- Exercise goal -
Check each line of the material below for "Gameplay" and copy those where it appears.

- Records provided -

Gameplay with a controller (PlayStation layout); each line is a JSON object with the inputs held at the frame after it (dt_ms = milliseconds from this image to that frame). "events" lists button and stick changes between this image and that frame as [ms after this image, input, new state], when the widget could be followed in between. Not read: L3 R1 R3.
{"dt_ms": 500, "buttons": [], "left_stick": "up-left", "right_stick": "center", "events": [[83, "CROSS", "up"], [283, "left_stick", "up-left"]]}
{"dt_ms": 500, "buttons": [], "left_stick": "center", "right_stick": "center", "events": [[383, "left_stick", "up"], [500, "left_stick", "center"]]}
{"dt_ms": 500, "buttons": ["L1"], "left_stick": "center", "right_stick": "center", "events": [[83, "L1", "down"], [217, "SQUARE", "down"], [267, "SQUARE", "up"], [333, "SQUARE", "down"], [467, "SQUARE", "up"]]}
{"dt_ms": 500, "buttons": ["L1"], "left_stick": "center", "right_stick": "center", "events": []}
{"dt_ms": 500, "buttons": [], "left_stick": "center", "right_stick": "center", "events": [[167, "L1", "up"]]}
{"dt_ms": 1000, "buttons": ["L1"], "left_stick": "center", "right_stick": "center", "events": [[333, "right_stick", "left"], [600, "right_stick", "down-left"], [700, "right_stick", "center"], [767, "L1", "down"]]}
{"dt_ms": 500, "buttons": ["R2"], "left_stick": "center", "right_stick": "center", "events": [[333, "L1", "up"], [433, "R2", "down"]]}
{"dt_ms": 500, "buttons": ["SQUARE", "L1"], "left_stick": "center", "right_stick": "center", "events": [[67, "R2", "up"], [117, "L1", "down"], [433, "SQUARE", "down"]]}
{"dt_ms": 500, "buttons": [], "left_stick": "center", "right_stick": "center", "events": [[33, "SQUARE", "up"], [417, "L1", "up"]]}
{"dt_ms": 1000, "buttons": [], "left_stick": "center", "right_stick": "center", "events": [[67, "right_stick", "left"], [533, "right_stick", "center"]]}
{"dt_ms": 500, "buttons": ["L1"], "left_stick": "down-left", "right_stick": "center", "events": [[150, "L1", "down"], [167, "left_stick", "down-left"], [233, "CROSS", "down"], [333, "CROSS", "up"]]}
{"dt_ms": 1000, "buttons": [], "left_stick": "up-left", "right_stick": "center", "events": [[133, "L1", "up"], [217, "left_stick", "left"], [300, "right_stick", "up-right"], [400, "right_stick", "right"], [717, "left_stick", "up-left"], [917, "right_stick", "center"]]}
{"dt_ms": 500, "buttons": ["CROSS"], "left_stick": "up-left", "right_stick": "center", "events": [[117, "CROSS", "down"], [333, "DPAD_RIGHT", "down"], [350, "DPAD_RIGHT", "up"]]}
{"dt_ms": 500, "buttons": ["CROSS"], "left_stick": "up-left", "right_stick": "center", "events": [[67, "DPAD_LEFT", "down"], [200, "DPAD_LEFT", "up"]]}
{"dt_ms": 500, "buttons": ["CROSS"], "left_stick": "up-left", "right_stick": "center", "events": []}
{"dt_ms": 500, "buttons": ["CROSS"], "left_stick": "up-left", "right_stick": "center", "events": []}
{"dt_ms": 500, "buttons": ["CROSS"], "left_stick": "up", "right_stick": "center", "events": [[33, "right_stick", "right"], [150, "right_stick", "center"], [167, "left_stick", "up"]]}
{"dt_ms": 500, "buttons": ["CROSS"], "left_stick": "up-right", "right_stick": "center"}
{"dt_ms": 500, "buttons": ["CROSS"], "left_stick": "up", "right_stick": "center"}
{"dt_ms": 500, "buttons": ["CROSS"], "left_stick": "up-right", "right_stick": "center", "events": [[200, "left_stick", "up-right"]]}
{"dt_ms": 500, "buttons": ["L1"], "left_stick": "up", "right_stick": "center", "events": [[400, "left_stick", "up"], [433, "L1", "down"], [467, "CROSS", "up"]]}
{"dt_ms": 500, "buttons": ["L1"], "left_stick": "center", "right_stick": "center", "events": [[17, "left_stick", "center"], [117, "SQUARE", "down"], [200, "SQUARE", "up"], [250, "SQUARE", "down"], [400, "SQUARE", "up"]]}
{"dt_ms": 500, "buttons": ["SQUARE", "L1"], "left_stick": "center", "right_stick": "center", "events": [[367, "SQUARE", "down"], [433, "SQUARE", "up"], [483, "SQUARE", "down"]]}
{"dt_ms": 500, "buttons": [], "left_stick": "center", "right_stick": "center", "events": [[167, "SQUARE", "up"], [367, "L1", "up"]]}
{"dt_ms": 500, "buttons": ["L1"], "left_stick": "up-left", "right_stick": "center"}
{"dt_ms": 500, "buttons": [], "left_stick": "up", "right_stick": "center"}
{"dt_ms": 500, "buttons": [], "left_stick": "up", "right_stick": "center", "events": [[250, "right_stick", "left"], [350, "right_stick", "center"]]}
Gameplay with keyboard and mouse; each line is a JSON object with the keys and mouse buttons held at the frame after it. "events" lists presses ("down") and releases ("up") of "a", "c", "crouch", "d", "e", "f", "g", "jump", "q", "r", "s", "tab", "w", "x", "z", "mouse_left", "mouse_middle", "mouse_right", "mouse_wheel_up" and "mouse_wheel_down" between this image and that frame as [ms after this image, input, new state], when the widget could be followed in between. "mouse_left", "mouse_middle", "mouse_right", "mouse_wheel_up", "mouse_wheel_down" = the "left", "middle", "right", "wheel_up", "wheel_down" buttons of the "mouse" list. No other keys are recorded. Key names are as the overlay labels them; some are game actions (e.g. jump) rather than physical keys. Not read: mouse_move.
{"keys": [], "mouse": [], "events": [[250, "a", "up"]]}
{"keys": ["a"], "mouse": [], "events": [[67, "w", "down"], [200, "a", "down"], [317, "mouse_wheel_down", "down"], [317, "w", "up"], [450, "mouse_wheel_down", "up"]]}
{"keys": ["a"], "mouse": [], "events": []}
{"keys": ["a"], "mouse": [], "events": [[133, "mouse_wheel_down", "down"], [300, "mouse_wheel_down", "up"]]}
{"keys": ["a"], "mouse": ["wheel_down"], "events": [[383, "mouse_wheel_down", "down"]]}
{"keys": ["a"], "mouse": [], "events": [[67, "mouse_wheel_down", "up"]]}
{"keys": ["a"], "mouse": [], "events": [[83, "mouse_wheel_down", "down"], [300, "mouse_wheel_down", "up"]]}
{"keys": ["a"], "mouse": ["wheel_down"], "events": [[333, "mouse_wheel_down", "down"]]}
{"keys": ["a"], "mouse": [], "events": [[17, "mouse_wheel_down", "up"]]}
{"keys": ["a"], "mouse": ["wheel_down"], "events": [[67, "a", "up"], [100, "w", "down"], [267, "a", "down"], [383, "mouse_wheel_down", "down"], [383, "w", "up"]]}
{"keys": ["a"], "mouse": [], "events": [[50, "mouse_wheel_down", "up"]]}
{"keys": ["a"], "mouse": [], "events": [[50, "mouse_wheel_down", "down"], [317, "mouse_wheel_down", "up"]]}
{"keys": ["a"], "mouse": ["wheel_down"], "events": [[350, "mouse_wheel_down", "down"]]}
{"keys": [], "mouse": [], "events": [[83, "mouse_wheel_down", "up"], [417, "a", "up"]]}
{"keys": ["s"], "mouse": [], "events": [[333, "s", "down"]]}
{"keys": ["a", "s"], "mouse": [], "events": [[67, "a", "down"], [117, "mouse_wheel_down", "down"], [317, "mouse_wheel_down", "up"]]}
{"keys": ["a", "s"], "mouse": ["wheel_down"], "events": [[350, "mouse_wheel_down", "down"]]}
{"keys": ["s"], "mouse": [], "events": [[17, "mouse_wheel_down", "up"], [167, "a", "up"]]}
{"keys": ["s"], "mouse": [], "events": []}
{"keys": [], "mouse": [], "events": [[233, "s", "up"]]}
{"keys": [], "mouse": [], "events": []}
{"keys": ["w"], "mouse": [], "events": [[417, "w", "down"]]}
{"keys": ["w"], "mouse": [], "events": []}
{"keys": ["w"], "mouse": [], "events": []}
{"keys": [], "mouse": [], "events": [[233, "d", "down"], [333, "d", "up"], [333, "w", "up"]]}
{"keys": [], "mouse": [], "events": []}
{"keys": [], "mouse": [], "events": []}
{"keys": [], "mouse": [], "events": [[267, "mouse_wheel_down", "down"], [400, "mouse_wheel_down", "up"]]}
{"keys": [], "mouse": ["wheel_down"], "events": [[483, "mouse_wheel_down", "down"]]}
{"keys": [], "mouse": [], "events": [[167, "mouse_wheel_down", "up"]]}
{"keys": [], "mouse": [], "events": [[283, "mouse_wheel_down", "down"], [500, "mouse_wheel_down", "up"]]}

- Output -
Gameplay with a controller (PlayStation layout); each line is a JSON object with the inputs held at the frame after it (dt_ms = milliseconds from this image to that frame). "events" lists button and stick changes between this image and that frame as [ms after this image, input, new state], when the widget could be followed in between. Not read: L3 R1 R3.
Gameplay with keyboard and mouse; each line is a JSON object with the keys and mouse buttons held at the frame after it. "events" lists presses ("down") and releases ("up") of "a", "c", "crouch", "d", "e", "f", "g", "jump", "q", "r", "s", "tab", "w", "x", "z", "mouse_left", "mouse_middle", "mouse_right", "mouse_wheel_up" and "mouse_wheel_down" between this image and that frame as [ms after this image, input, new state], when the widget could be followed in between. "mouse_left", "mouse_middle", "mouse_right", "mouse_wheel_up", "mouse_wheel_down" = the "left", "middle", "right", "wheel_up", "wheel_down" buttons of the "mouse" list. No other keys are recorded. Key names are as the overlay labels them; some are game actions (e.g. jump) rather than physical keys. Not read: mouse_move.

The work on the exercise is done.